Maintenant qu’il est possible, théoriquement, pour une personne de 55 ans et plus de retirer la totalité de son FRV d’un coup, a-t-on encore besoin de transférer son RPA dans un CRI, comme le demande Guy ? Réponse courte : oui.

« Premièrement, il a toujours fallu transférer le CRI dans un FRV avant de sortir de l’argent, rappelle Nathalie Bachand. Ça n’a jamais été possible de faire un retrait d’un CRI. C’est toujours le cas. Le véhicule de décaissement, celui duquel on fait des retraits, c’est le FRV. »

Changement de stratégie ?

Bon, maintenant que vous êtes en mesure de sortir la totalité de votre régime de retraite d’un coup (s’il est de compétence québécoise et s’il est dans un FRV, bien entendu), est-ce que cela modifiera votre stratégie de décaissement ?

Nathalie Bachand affirme que pour les personnes qui avaient de grosses sommes dans leur RPA, la stratégie de décaissement devrait être simplifiée.

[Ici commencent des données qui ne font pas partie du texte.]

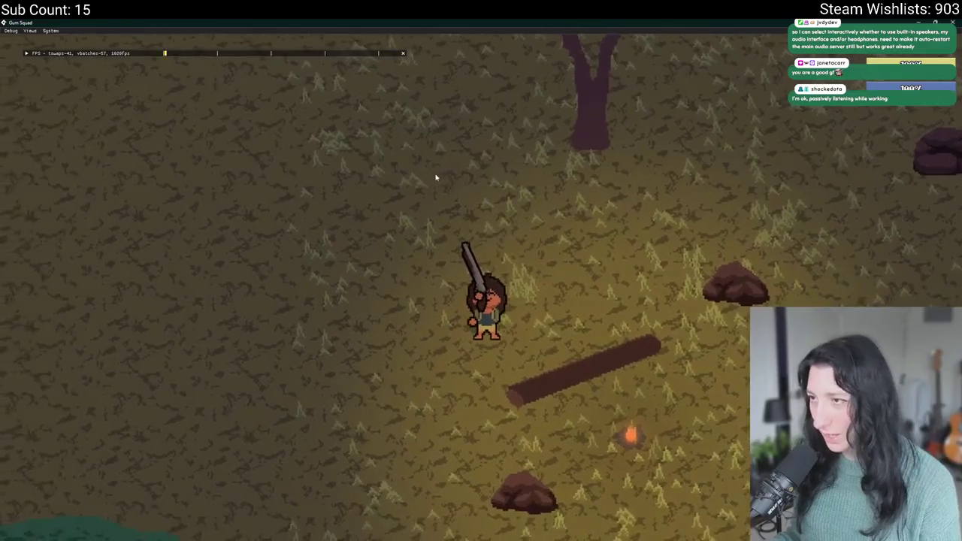
key("w")
key("a")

« Auparavant, on voulait sortir le maximum de fonds de ce véhicule-là le plus rapidement possible parce qu’on ne voulait pas être pris avec [au décès], explique-
t-elle. Ça permettait de se donner de la latitude. Il y avait même des techniques de désimmobilisation qui existaient avant la retraite, de transfert d’une partie du CRI au REER chaque année. Mais ça, ça n’a plus lieu d’être. De toute façon, ce n’est plus légal avec les modifications à la loi. »

Le CRI va désormais se traiter un peu comme un REER, soumet-elle. Le retraité aura exactement la même stratégie de décaissement pour le CRI ou le REER avec l’élimination du plafond de retrait du FRV.

Rappelez-vous aussi ceci, mentionne Vincent Genest : le REER, le fonds enregistré de revenu de retraite (FERR) et le FRV sont des véhicules de placement. Ils peuvent tous contenir des obligations, des fonds communs de placement, des FNB ou des titres d’entreprises.

« Globalement, ces changements vont conférer aux gens un bien meilleur accès à leurs actifs immobilisés, croit-il. À partir de l’âge de 55 ans, un seul obstacle demeurera : l’impôt à payer sur ces retraits. »

Ce qui veut dire que décaisser la totalité d’un régime de retraite d’une valeur de 600 000 $ d’un coup pourrait vous laisser avec une facture fiscale plutôt salée…

Si plusieurs estiment que les modifications à la Loi sur les régimes complémentaires de retraite étaient nécessaires (il y a des limites à protéger les gens d’eux-mêmes, diront certains), Vincent Genest, lui, remarque qu’il y a un risque de survivre à son épargne-retraite en cas de retraits hâtifs trop importants.

« Les règles précédentes pouvaient, à mon avis, protéger ceux qui étaient tentés de décaisser trop rapidement et sous-estimaient leur risque de longévité », plaide-t-il.

FRV dans le REER ?

Dernière petite chose très importante à savoir. La disparition des plafonds de retraits pour les particuliers âgés de 55 ans et plus ne permettra pas pour autant de consolider les FRV avec les REER ou les FERR.

Pourquoi ? Parce qu’à votre décès, le solde de votre CRI ou de votre FRV sera versé en priorité à votre conjointe ou conjoint reconnu(e), à moins qu’elle ou il y ait renoncé. Vous devrez donc conserver des comptes séparés.

« On parle ici d’un conjoint marié ou d’un conjoint de fait, précise Nathalie Bachand. Pour qu’un conjoint de fait soit éligible, la règle est de trois ans de vie commune ou un an si un enfant est né de l’union. »

Si vous êtes séparé, mais pas encore divorcé, et en couple avec une nouvelle personne, c’est votre ex qui mettra la main sur votre CRI ou FRV à votre décès. Si c’est le cas, le moment est venu de mettre de l’ordre dans vos affaires.